Yunanistan ve Bulgaristan sınırında bulunan Edirne, hudut şehri olması ile beraber hem doğu, hem de batı medeniyetlerini kucaklayan bir kenttir. Yüzyıllar boyunca dünyanın dört bir yanından gelen kolonilerin, beyliklerin ve imparatorlukların himayesi altına giren şehir; tüm bunların yansıması olarak bugün kültürel ve tarihi anlamda kozmopolit bir ilişki sunar. Çeşitli dönemlere ait sinagoglar, camiler ve kiliseler ile şahane bir atmosfere sahip olan Edirne, aynı zamanda yöre insanı ile de oldukça samimi bir hava yansıtır. Trakya kenti olmasının verdiği sevimliliği her bir yönü ile ortaya koyan merkez, birbirinden renkli görüntüler ile neşeli bir şehir hayatına da hakimdir.
İstanbul’un fethinden önce 1365-1453 yılları arasında Osmanlı’nın başkenti olan kent, 88 sene boyunca dünyanın en heybetli imparatorluklarından birine kapıları açtı. Bu vesile ile şehrin birçok noktasında Osmanlı dönemini en güzel şekilde betimleyen çeşitli izlere rastlayabilirsiniz. İstanbul’dan sonra imparatorluğun bu kadar uzun yıllar başkentliği yapan ikinci şehir olan Edirne, yalnızca tarihi yönleri ile değil; Osmanlı döneminden günümüze kadar ulaşan ananeleri ile de adından bahsettirir.

Edirne’ye Nostaljik Bir Yolculuk
Tarihi zenginliğinin yanı sıra kent, doğal güzelliklerinin cezbedici görüntüsü ile de misafirlerini en güzel şekilde ağırlamayı başarır.
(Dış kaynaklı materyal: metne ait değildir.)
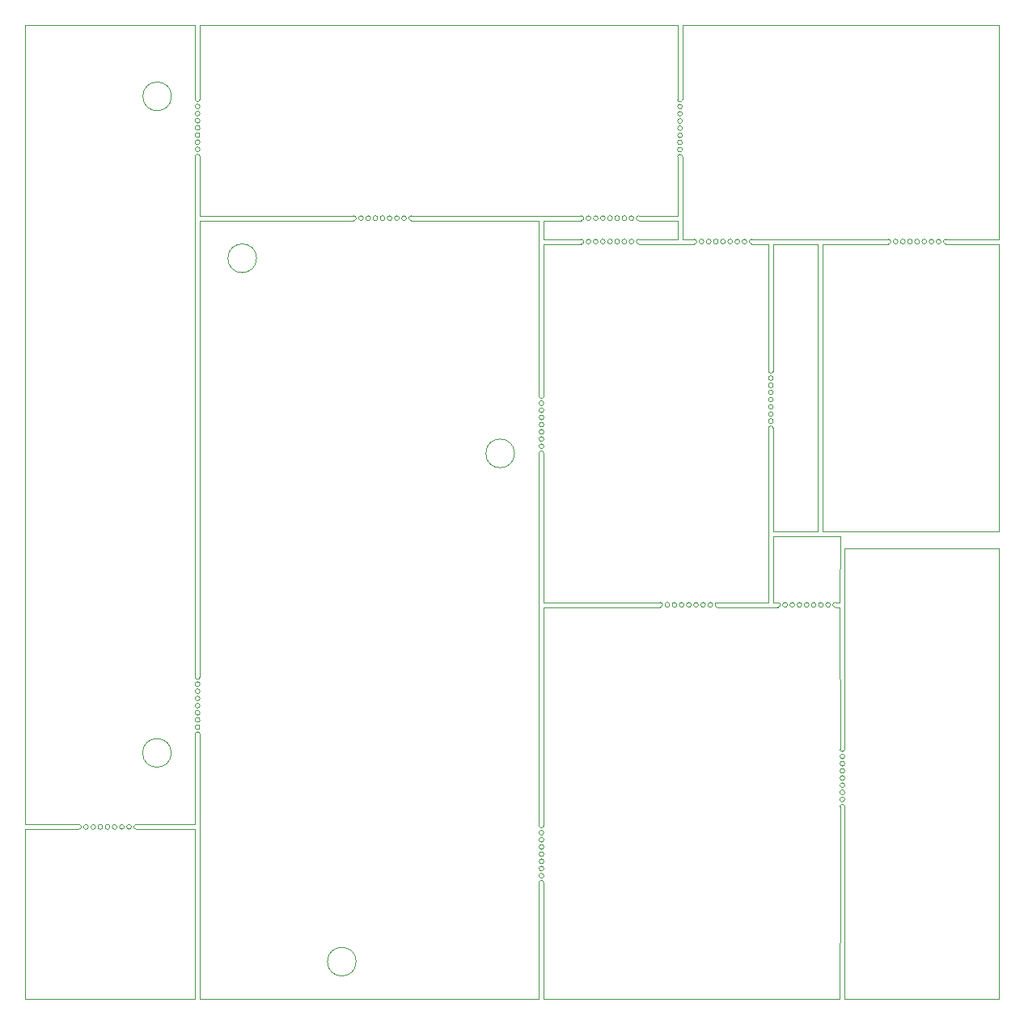
<source format=gbr>
%TF.GenerationSoftware,KiCad,Pcbnew,(6.0.5)*%
%TF.CreationDate,2023-05-31T00:43:39+03:00*%
%TF.ProjectId,JLC1,4a4c4331-2e6b-4696-9361-645f70636258,rev?*%
%TF.SameCoordinates,Original*%
%TF.FileFunction,Profile,NP*%
%FSLAX46Y46*%
G04 Gerber Fmt 4.6, Leading zero omitted, Abs format (unit mm)*
G04 Created by KiCad (PCBNEW (6.0.5)) date 2023-05-31 00:43:39*
%MOMM*%
%LPD*%
G01*
G04 APERTURE LIST*
%TA.AperFunction,Profile*%
%ADD10C,0.100000*%
%TD*%
G04 APERTURE END LIST*
D10*
X113970000Y-114395000D02*
G75*
G03*
X113970000Y-114395000I-250000J0D01*
G01*
X176320000Y-91145000D02*
G75*
G03*
X176320000Y-91145000I-250000J0D01*
G01*
X194720000Y-53370000D02*
G75*
G03*
X194720000Y-52870000I-200J250000D01*
G01*
X172645000Y-52870000D02*
X168570050Y-52870000D01*
X206320000Y-132420000D02*
X206320000Y-86370000D01*
X162570050Y-50920000D02*
G75*
G03*
X162570050Y-50420000I-50J250000D01*
G01*
X190145000Y-108519950D02*
G75*
G03*
X190145000Y-108519950I-250000J0D01*
G01*
X122645000Y-42720000D02*
G75*
G03*
X122645000Y-42720000I-250000J0D01*
G01*
X122645000Y-104695000D02*
G75*
G03*
X122145000Y-104695000I-250000J0D01*
G01*
X183145100Y-90895000D02*
X182645000Y-90895000D01*
X122645000Y-43470000D02*
G75*
G03*
X122645000Y-43470000I-250000J0D01*
G01*
X122145000Y-30420000D02*
X122145000Y-38220000D01*
X182645000Y-83445000D02*
X182645000Y-79920000D01*
X172645000Y-50920000D02*
X172645000Y-52870000D01*
X190145000Y-120704000D02*
X190145000Y-132420000D01*
X200720000Y-53370000D02*
X206320000Y-53370000D01*
X138995000Y-128495000D02*
G75*
G03*
X138995000Y-128495000I-1500000J0D01*
G01*
X158145000Y-132420000D02*
X122645000Y-132420000D01*
X122145000Y-104695000D02*
X122145000Y-105045000D01*
X109970000Y-114645000D02*
X104320000Y-114645000D01*
X158144500Y-120246000D02*
X158145000Y-132420000D01*
X174395050Y-53370000D02*
G75*
G03*
X174395050Y-52870000I-50J250000D01*
G01*
X158644500Y-116496000D02*
G75*
G03*
X158644500Y-116496000I-250000J0D01*
G01*
X177645050Y-53120000D02*
G75*
G03*
X177645050Y-53120000I-250000J0D01*
G01*
X190145000Y-132420000D02*
X206320000Y-132420000D01*
X155570000Y-75295000D02*
G75*
G03*
X155570000Y-75295000I-1500000J0D01*
G01*
X199470000Y-53120000D02*
G75*
G03*
X199470000Y-53120000I-250000J0D01*
G01*
X190145000Y-111519950D02*
G75*
G03*
X190145000Y-111519950I-250000J0D01*
G01*
X158144500Y-114246000D02*
X158145000Y-75288750D01*
X158639500Y-132420000D02*
X189639500Y-132420000D01*
X140507450Y-50670000D02*
G75*
G03*
X140507450Y-50670000I-250000J0D01*
G01*
X158145000Y-50920000D02*
X158145000Y-69288750D01*
X182155000Y-66664950D02*
X182145000Y-55395000D01*
X174820000Y-91145000D02*
G75*
G03*
X174820000Y-91145000I-250000J0D01*
G01*
X122645000Y-102445000D02*
G75*
G03*
X122645000Y-102445000I-250000J0D01*
G01*
X122145000Y-38220000D02*
G75*
G03*
X122645000Y-38220000I250000J0D01*
G01*
X187820000Y-82553750D02*
X187820000Y-83453750D01*
X182655000Y-71164950D02*
G75*
G03*
X182655000Y-71164950I-250000J0D01*
G01*
X158644500Y-117246000D02*
G75*
G03*
X158644500Y-117246000I-250000J0D01*
G01*
X158645000Y-73788750D02*
G75*
G03*
X158645000Y-73788750I-250000J0D01*
G01*
X122645000Y-41220000D02*
G75*
G03*
X122645000Y-41220000I-250000J0D01*
G01*
X173145000Y-38220000D02*
X173145000Y-30420000D01*
X164320050Y-53120000D02*
G75*
G03*
X164320050Y-53120000I-250000J0D01*
G01*
X173145000Y-42745000D02*
G75*
G03*
X173145000Y-42745000I-250000J0D01*
G01*
X172645000Y-50395000D02*
X172645000Y-50420000D01*
X138757450Y-50920000D02*
G75*
G03*
X138757450Y-50420000I50J250000D01*
G01*
X168570050Y-50420000D02*
G75*
G03*
X168570050Y-50920000I-50J-250000D01*
G01*
X175570000Y-91145000D02*
G75*
G03*
X175570000Y-91145000I-250000J0D01*
G01*
X122645000Y-103195000D02*
G75*
G03*
X122645000Y-103195000I-250000J0D01*
G01*
X144757450Y-50420000D02*
G75*
G03*
X144757450Y-50920000I50J-250000D01*
G01*
X176145050Y-53120000D02*
G75*
G03*
X176145050Y-53120000I-250000J0D01*
G01*
X172645000Y-38245000D02*
G75*
G03*
X173145000Y-38245000I250000J0D01*
G01*
X198720000Y-53120000D02*
G75*
G03*
X198720000Y-53120000I-250000J0D01*
G01*
X189645000Y-106269950D02*
X189639500Y-91395000D01*
X122645000Y-40470000D02*
G75*
G03*
X122645000Y-40470000I-250000J0D01*
G01*
X184145100Y-91145000D02*
G75*
G03*
X184145100Y-91145000I-250000J0D01*
G01*
X182145000Y-90895000D02*
X176820000Y-90895000D01*
X190145000Y-107769950D02*
G75*
G03*
X190145000Y-107769950I-250000J0D01*
G01*
X194720000Y-52870000D02*
X180395050Y-52870000D01*
X182145000Y-79270000D02*
X182145000Y-90895000D01*
X122145000Y-30420000D02*
X104320000Y-30420000D01*
X173320000Y-91145000D02*
G75*
G03*
X173320000Y-91145000I-250000J0D01*
G01*
X122645000Y-39720000D02*
G75*
G03*
X122645000Y-39720000I-250000J0D01*
G01*
X165820050Y-53120000D02*
G75*
G03*
X165820050Y-53120000I-250000J0D01*
G01*
X158639500Y-121536000D02*
X158644500Y-120246000D01*
X168570050Y-50920000D02*
X172645000Y-50920000D01*
X182155000Y-66664950D02*
G75*
G03*
X182655000Y-66664950I250000J-50D01*
G01*
X122645000Y-50920000D02*
X138757450Y-50920000D01*
X182645000Y-55395000D02*
X182655000Y-66664950D01*
X189145100Y-91395000D02*
X189639500Y-91395000D01*
X122145000Y-44220000D02*
X122145000Y-98695000D01*
X200720000Y-52870000D02*
G75*
G03*
X200720000Y-53370000I100J-250000D01*
G01*
X187345000Y-65595000D02*
X187345000Y-66095000D01*
X189145100Y-90895000D02*
X189639500Y-90895000D01*
X190145000Y-112269950D02*
G75*
G03*
X189645000Y-112269950I-250000J-50D01*
G01*
X179895050Y-53120000D02*
G75*
G03*
X179895050Y-53120000I-250000J0D01*
G01*
X204095000Y-30420000D02*
X206320000Y-30420000D01*
X172645000Y-50420000D02*
X168570050Y-50420000D01*
X182645000Y-53370000D02*
X182645000Y-55395000D01*
X168570050Y-52870000D02*
G75*
G03*
X168570050Y-53370000I-50J-250000D01*
G01*
X122645000Y-50420000D02*
X122645000Y-44245000D01*
X187145100Y-91145000D02*
G75*
G03*
X187145100Y-91145000I-250000J0D01*
G01*
X122145000Y-114645000D02*
X122145000Y-132420000D01*
X168070050Y-50670000D02*
G75*
G03*
X168070050Y-50670000I-250000J0D01*
G01*
X158645000Y-53370000D02*
X158645000Y-69288750D01*
X143507450Y-50670000D02*
G75*
G03*
X143507450Y-50670000I-250000J0D01*
G01*
X158644500Y-114996000D02*
G75*
G03*
X158644500Y-114996000I-250000J0D01*
G01*
X158645000Y-52870000D02*
X158645000Y-50945000D01*
X122645000Y-44220000D02*
G75*
G03*
X122145000Y-44220000I-250000J0D01*
G01*
X162570050Y-52870000D02*
X158645000Y-52870000D01*
X122645000Y-38220000D02*
X122645000Y-30420000D01*
X190145000Y-110769950D02*
G75*
G03*
X190145000Y-110769950I-250000J0D01*
G01*
X182645000Y-83445000D02*
X187345000Y-83445000D01*
X173145000Y-41245000D02*
G75*
G03*
X173145000Y-41245000I-250000J0D01*
G01*
X158645000Y-70788750D02*
G75*
G03*
X158645000Y-70788750I-250000J0D01*
G01*
X164320050Y-50670000D02*
G75*
G03*
X164320050Y-50670000I-250000J0D01*
G01*
X158644500Y-117996000D02*
G75*
G03*
X158644500Y-117996000I-250000J0D01*
G01*
X187345000Y-65595000D02*
X187345000Y-53370000D01*
X194720000Y-53370000D02*
X187820000Y-53378750D01*
X128570000Y-54870000D02*
G75*
G03*
X128570000Y-54870000I-1500000J0D01*
G01*
X158639500Y-127536000D02*
X158639500Y-132420000D01*
X206320000Y-83453750D02*
X187820000Y-83453750D01*
X112470000Y-114395000D02*
G75*
G03*
X112470000Y-114395000I-250000J0D01*
G01*
X122145000Y-105045000D02*
X122145000Y-111045000D01*
X189639500Y-132420000D02*
X189645000Y-120704000D01*
X158644500Y-119496000D02*
G75*
G03*
X158644500Y-119496000I-250000J0D01*
G01*
X170820000Y-91395000D02*
X158639500Y-91386000D01*
X114720000Y-114395000D02*
G75*
G03*
X114720000Y-114395000I-250000J0D01*
G01*
X158645000Y-71538750D02*
G75*
G03*
X158645000Y-71538750I-250000J0D01*
G01*
X104345000Y-30420000D02*
X104320000Y-114145000D01*
X187820000Y-82553750D02*
X187820000Y-53378750D01*
X110970000Y-114395000D02*
G75*
G03*
X110970000Y-114395000I-250000J0D01*
G01*
X158645000Y-53370000D02*
X162570050Y-53370000D01*
X119670000Y-37920000D02*
G75*
G03*
X119670000Y-37920000I-1500000J0D01*
G01*
X186395100Y-91145000D02*
G75*
G03*
X186395100Y-91145000I-250000J0D01*
G01*
X189645000Y-106269950D02*
G75*
G03*
X190145000Y-106269950I250000J-50D01*
G01*
X115970000Y-114145000D02*
X122145000Y-114145000D01*
X182645000Y-90895000D02*
X182645000Y-83945000D01*
X163570050Y-53120000D02*
G75*
G03*
X163570050Y-53120000I-250000J0D01*
G01*
X188645100Y-91145000D02*
G75*
G03*
X188645100Y-91145000I-250000J0D01*
G01*
X170820000Y-91395000D02*
G75*
G03*
X170820000Y-90895000I-100J250000D01*
G01*
X182145000Y-53370000D02*
X180395050Y-53370000D01*
X178395050Y-53120000D02*
G75*
G03*
X178395050Y-53120000I-250000J0D01*
G01*
X173145000Y-38995000D02*
G75*
G03*
X173145000Y-38995000I-250000J0D01*
G01*
X182655000Y-72664950D02*
X182645000Y-79920000D01*
X183145100Y-91395000D02*
X176820000Y-91395000D01*
X122145000Y-111045000D02*
X122145000Y-114145000D01*
X162570050Y-53370000D02*
G75*
G03*
X162570050Y-52870000I-50J250000D01*
G01*
X174395050Y-52870000D02*
X173145000Y-52870000D01*
X165070050Y-50670000D02*
G75*
G03*
X165070050Y-50670000I-250000J0D01*
G01*
X163570050Y-50670000D02*
G75*
G03*
X163570050Y-50670000I-250000J0D01*
G01*
X122645000Y-50920000D02*
X122645000Y-98695000D01*
X122645000Y-99445000D02*
G75*
G03*
X122645000Y-99445000I-250000J0D01*
G01*
X185645100Y-91145000D02*
G75*
G03*
X185645100Y-91145000I-250000J0D01*
G01*
X195720000Y-53120000D02*
G75*
G03*
X195720000Y-53120000I-250000J0D01*
G01*
X190145000Y-112269950D02*
X190145000Y-120704000D01*
X158645000Y-70038750D02*
G75*
G03*
X158645000Y-70038750I-250000J0D01*
G01*
X168070050Y-53120000D02*
G75*
G03*
X168070050Y-53120000I-250000J0D01*
G01*
X206320000Y-82553750D02*
X206320000Y-83453750D01*
X173145000Y-41995000D02*
G75*
G03*
X173145000Y-41995000I-250000J0D01*
G01*
X158644500Y-115746000D02*
G75*
G03*
X158644500Y-115746000I-250000J0D01*
G01*
X158644500Y-118746000D02*
G75*
G03*
X158644500Y-118746000I-250000J0D01*
G01*
X173145000Y-44245000D02*
G75*
G03*
X172645000Y-44245000I-250000J0D01*
G01*
X158144500Y-114246000D02*
G75*
G03*
X158644500Y-114246000I250000J-50D01*
G01*
X158145000Y-69288750D02*
G75*
G03*
X158645000Y-69288750I250000J-50D01*
G01*
X158645000Y-50920000D02*
X162570050Y-50920000D01*
X189145100Y-90895000D02*
G75*
G03*
X189145100Y-91395000I0J-250000D01*
G01*
X168570050Y-53370000D02*
X174395050Y-53370000D01*
X173145000Y-43495000D02*
G75*
G03*
X173145000Y-43495000I-250000J0D01*
G01*
X187895100Y-91145000D02*
G75*
G03*
X187895100Y-91145000I-250000J0D01*
G01*
X115970000Y-114645000D02*
X122145000Y-114645000D01*
X189645000Y-120704000D02*
X189645000Y-112269950D01*
X115970000Y-114145000D02*
G75*
G03*
X115970000Y-114645000I100J-250000D01*
G01*
X158644500Y-120246000D02*
G75*
G03*
X158144500Y-120246000I-250000J-50D01*
G01*
X190145000Y-85220000D02*
X206320000Y-85220000D01*
X162570050Y-50420000D02*
X144757450Y-50420000D01*
X182655000Y-68914950D02*
G75*
G03*
X182655000Y-68914950I-250000J0D01*
G01*
X158645000Y-74538750D02*
G75*
G03*
X158645000Y-74538750I-250000J0D01*
G01*
X197970000Y-53120000D02*
G75*
G03*
X197970000Y-53120000I-250000J0D01*
G01*
X176820000Y-90895000D02*
G75*
G03*
X176820000Y-91395000I0J-250000D01*
G01*
X122645000Y-30420000D02*
X172645000Y-30420000D01*
X196470000Y-53120000D02*
G75*
G03*
X196470000Y-53120000I-250000J0D01*
G01*
X190145000Y-109269950D02*
G75*
G03*
X190145000Y-109269950I-250000J0D01*
G01*
X182655000Y-68164950D02*
G75*
G03*
X182655000Y-68164950I-250000J0D01*
G01*
X142007450Y-50670000D02*
G75*
G03*
X142007450Y-50670000I-250000J0D01*
G01*
X122145000Y-132420000D02*
X104320000Y-132420000D01*
X122145000Y-98695000D02*
G75*
G03*
X122645000Y-98695000I250000J0D01*
G01*
X175395050Y-53120000D02*
G75*
G03*
X175395050Y-53120000I-250000J0D01*
G01*
X174070000Y-91145000D02*
G75*
G03*
X174070000Y-91145000I-250000J0D01*
G01*
X172570000Y-91145000D02*
G75*
G03*
X172570000Y-91145000I-250000J0D01*
G01*
X206320000Y-30420000D02*
X206320000Y-52870000D01*
X172645000Y-30420000D02*
X172645000Y-38245000D01*
X179145050Y-53120000D02*
G75*
G03*
X179145050Y-53120000I-250000J0D01*
G01*
X173145000Y-44245000D02*
X173145000Y-52870000D01*
X173145000Y-40495000D02*
G75*
G03*
X173145000Y-40495000I-250000J0D01*
G01*
X122645000Y-103945000D02*
G75*
G03*
X122645000Y-103945000I-250000J0D01*
G01*
X122645000Y-100195000D02*
G75*
G03*
X122645000Y-100195000I-250000J0D01*
G01*
X176895050Y-53120000D02*
G75*
G03*
X176895050Y-53120000I-250000J0D01*
G01*
X182655000Y-70414950D02*
G75*
G03*
X182655000Y-70414950I-250000J0D01*
G01*
X122645000Y-101695000D02*
G75*
G03*
X122645000Y-101695000I-250000J0D01*
G01*
X170820000Y-90895000D02*
X158645000Y-90895000D01*
X180395050Y-52870000D02*
G75*
G03*
X180395050Y-53370000I-50J-250000D01*
G01*
X158645000Y-75288750D02*
X158645000Y-90895000D01*
X190145000Y-106269950D02*
X190145000Y-85220000D01*
X158645000Y-73038750D02*
G75*
G03*
X158645000Y-73038750I-250000J0D01*
G01*
X187345000Y-83445000D02*
X187345000Y-66095000D01*
X182655000Y-71914950D02*
G75*
G03*
X182655000Y-71914950I-250000J0D01*
G01*
X182655000Y-69664950D02*
G75*
G03*
X182655000Y-69664950I-250000J0D01*
G01*
X122645000Y-100945000D02*
G75*
G03*
X122645000Y-100945000I-250000J0D01*
G01*
X190145000Y-107019950D02*
G75*
G03*
X190145000Y-107019950I-250000J0D01*
G01*
X182655000Y-67414950D02*
G75*
G03*
X182655000Y-67414950I-250000J0D01*
G01*
X182645000Y-53370000D02*
X187345000Y-53370000D01*
X182155000Y-72664950D02*
X182145000Y-79270000D01*
X171820000Y-91145000D02*
G75*
G03*
X171820000Y-91145000I-250000J0D01*
G01*
X172645000Y-44270000D02*
X172645000Y-50420000D01*
X189639500Y-90895000D02*
X189645000Y-83945000D01*
X183145100Y-91395000D02*
G75*
G03*
X183145100Y-90895000I-100J250000D01*
G01*
X158639500Y-121536000D02*
X158639500Y-127536000D01*
X197220000Y-53120000D02*
G75*
G03*
X197220000Y-53120000I-250000J0D01*
G01*
X173145000Y-30420000D02*
X204095000Y-30420000D01*
X206320000Y-53370000D02*
X206320000Y-82553750D01*
X158644500Y-114246000D02*
X158639500Y-91386000D01*
X111720000Y-114395000D02*
G75*
G03*
X111720000Y-114395000I-250000J0D01*
G01*
X158645000Y-50945000D02*
X158645000Y-50920000D01*
X166570050Y-50670000D02*
G75*
G03*
X166570050Y-50670000I-250000J0D01*
G01*
X184895100Y-91145000D02*
G75*
G03*
X184895100Y-91145000I-250000J0D01*
G01*
X113220000Y-114395000D02*
G75*
G03*
X113220000Y-114395000I-250000J0D01*
G01*
X190145000Y-110019950D02*
G75*
G03*
X190145000Y-110019950I-250000J0D01*
G01*
X115470000Y-114395000D02*
G75*
G03*
X115470000Y-114395000I-250000J0D01*
G01*
X165820050Y-50670000D02*
G75*
G03*
X165820050Y-50670000I-250000J0D01*
G01*
X122645000Y-104695000D02*
X122645000Y-132420000D01*
X141257450Y-50670000D02*
G75*
G03*
X141257450Y-50670000I-250000J0D01*
G01*
X119645000Y-106645000D02*
G75*
G03*
X119645000Y-106645000I-1500000J0D01*
G01*
X206320000Y-85220000D02*
X206320000Y-86370000D01*
X158645000Y-72288750D02*
G75*
G03*
X158645000Y-72288750I-250000J0D01*
G01*
X122645000Y-38970000D02*
G75*
G03*
X122645000Y-38970000I-250000J0D01*
G01*
X182645000Y-83945000D02*
X189645000Y-83945000D01*
X144757450Y-50920000D02*
X158145000Y-50920000D01*
X142757450Y-50670000D02*
G75*
G03*
X142757450Y-50670000I-250000J0D01*
G01*
X122645000Y-41970000D02*
G75*
G03*
X122645000Y-41970000I-250000J0D01*
G01*
X167320050Y-53120000D02*
G75*
G03*
X167320050Y-53120000I-250000J0D01*
G01*
X139757450Y-50670000D02*
G75*
G03*
X139757450Y-50670000I-250000J0D01*
G01*
X166570050Y-53120000D02*
G75*
G03*
X166570050Y-53120000I-250000J0D01*
G01*
X109970000Y-114645000D02*
G75*
G03*
X109970000Y-114145000I0J250000D01*
G01*
X144257450Y-50670000D02*
G75*
G03*
X144257450Y-50670000I-250000J0D01*
G01*
X165070050Y-53120000D02*
G75*
G03*
X165070050Y-53120000I-250000J0D01*
G01*
X173145000Y-39745000D02*
G75*
G03*
X173145000Y-39745000I-250000J0D01*
G01*
X167320050Y-50670000D02*
G75*
G03*
X167320050Y-50670000I-250000J0D01*
G01*
X182655000Y-72664950D02*
G75*
G03*
X182155000Y-72664950I-250000J-50D01*
G01*
X104320000Y-114145000D02*
X109970000Y-114145000D01*
X104320000Y-114645000D02*
X104320000Y-132420000D01*
X158645000Y-75288750D02*
G75*
G03*
X158145000Y-75288750I-250000J-50D01*
G01*
X182145000Y-53370000D02*
X182145000Y-55395000D01*
X200720000Y-52870000D02*
X206320000Y-52870000D01*
X138757450Y-50420000D02*
X122645000Y-50420000D01*
X200220000Y-53120000D02*
G75*
G03*
X200220000Y-53120000I-250000J0D01*
G01*
M02*

</source>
Yaz aylarında yoğun bir turist oranına kapılarını açan kent, özellikle Keşan ilçesi ile tatlı yaz akşamlarının daimi noktasıdır. Bakir koyları ile suyun keyfini çıkarabileceğiniz birçok koya ev sahipliği yapan Edirne, aynı zamanda gece hayatı ile de canlıdır. Tüm cezbediciliğinin yanı sıra öğrenci kenti unvanını da üzerine takınan şehir, genç nüfusunda etkisi ile yaz kış hareketlidir.
Şehrin adını Anadolu genelinde duyuran ve marka bir kent olmasına vesile olan gastronomi tatları, adeta tatilinizin keyfini artıracak niteliktedir. Bilhassa tava ciğer konusunda muhteşem bir lezzet yakalayan kent, sırf bunun için bile sıklıkla rağbet görüyor. Osmanlı’dan kalma renkli ve ahşap evleri ile tatlı bir şehir mimarisine sahip olan kentin her bir köşesindeki sokak satıcılarının elinden çıkan tatları denediğinize pişman olmazsınız.
Mimar Sinan’ın ‘Ustalık Eserim’ dediği Selimiye Cami, Türkiye’nin en büyük sinagogu olan Kutsal Büyük Sinagog, tarihin her dönemine eşlik eden Meriç Köprüsü ve şehrin kalbi olan Saraçlar Caddesini görmeden kentten ayrılmayın.